Aim of the task: An exact reprint of the data below is required, line for line.

Given data:
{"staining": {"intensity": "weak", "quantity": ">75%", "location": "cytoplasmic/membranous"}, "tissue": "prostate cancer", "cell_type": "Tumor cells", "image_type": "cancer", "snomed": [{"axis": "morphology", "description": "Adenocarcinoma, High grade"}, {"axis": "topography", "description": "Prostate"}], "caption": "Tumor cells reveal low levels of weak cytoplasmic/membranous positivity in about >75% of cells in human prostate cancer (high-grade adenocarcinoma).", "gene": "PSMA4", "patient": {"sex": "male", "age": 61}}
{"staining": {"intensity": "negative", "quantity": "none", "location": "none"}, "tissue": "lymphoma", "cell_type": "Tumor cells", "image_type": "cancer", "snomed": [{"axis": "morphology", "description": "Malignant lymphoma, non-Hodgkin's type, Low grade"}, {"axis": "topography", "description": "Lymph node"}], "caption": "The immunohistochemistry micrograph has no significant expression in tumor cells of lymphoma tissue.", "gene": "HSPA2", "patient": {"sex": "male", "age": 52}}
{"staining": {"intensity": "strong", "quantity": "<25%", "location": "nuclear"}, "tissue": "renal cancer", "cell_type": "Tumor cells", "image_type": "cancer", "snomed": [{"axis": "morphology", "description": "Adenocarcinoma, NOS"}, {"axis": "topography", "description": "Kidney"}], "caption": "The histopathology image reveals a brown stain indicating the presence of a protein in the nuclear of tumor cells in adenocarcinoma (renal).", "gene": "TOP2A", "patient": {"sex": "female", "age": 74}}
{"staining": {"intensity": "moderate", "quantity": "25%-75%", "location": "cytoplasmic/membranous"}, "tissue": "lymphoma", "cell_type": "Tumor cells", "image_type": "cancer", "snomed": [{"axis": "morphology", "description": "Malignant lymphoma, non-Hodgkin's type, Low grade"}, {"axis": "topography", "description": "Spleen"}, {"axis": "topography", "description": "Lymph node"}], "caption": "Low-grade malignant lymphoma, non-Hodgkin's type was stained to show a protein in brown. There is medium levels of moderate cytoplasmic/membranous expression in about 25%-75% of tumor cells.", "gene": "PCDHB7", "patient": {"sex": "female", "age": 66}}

Answer section:
{"staining": {"intensity": "weak", "quantity": ">75%", "location": "cytoplasmic/membranous"}, "tissue": "prostate cancer", "cell_type": "Tumor cells", "image_type": "cancer", "snomed": [{"axis": "morphology", "description": "Adenocarcinoma, High grade"}, {"axis": "topography", "description": "Prostate"}], "caption": "Tumor cells reveal low levels of weak cytoplasmic/membranous positivity in about >75% of cells in human prostate cancer (high-grade adenocarcinoma).", "gene": "PSMA4", "patient": {"sex": "male", "age": 61}}
{"staining": {"intensity": "negative", "quantity": "none", "location": "none"}, "tissue": "lymphoma", "cell_type": "Tumor cells", "image_type": "cancer", "snomed": [{"axis": "morphology", "description": "Malignant lymphoma, non-Hodgkin's type, Low grade"}, {"axis": "topography", "description": "Lymph node"}], "caption": "The immunohistochemistry micrograph has no significant expression in tumor cells of lymphoma tissue.", "gene": "HSPA2", "patient": {"sex": "male", "age": 52}}
{"staining": {"intensity": "strong", "quantity": "<25%", "location": "nuclear"}, "tissue": "renal cancer", "cell_type": "Tumor cells", "image_type": "cancer", "snomed": [{"axis": "morphology", "description": "Adenocarcinoma, NOS"}, {"axis": "topography", "description": "Kidney"}], "caption": "The histopathology image reveals a brown stain indicating the presence of a protein in the nuclear of tumor cells in adenocarcinoma (renal).", "gene": "TOP2A", "patient": {"sex": "female", "age": 74}}
{"staining": {"intensity": "moderate", "quantity": "25%-75%", "location": "cytoplasmic/membranous"}, "tissue": "lymphoma", "cell_type": "Tumor cells", "image_type": "cancer", "snomed": [{"axis": "morphology", "description": "Malignant lymphoma, non-Hodgkin's type, Low grade"}, {"axis": "topography", "description": "Spleen"}, {"axis": "topography", "description": "Lymph node"}], "caption": "Low-grade malignant lymphoma, non-Hodgkin's type was stained to show a protein in brown. There is medium levels of moderate cytoplasmic/membranous expression in about 25%-75% of tumor cells.", "gene": "PCDHB7", "patient": {"sex": "female", "age": 66}}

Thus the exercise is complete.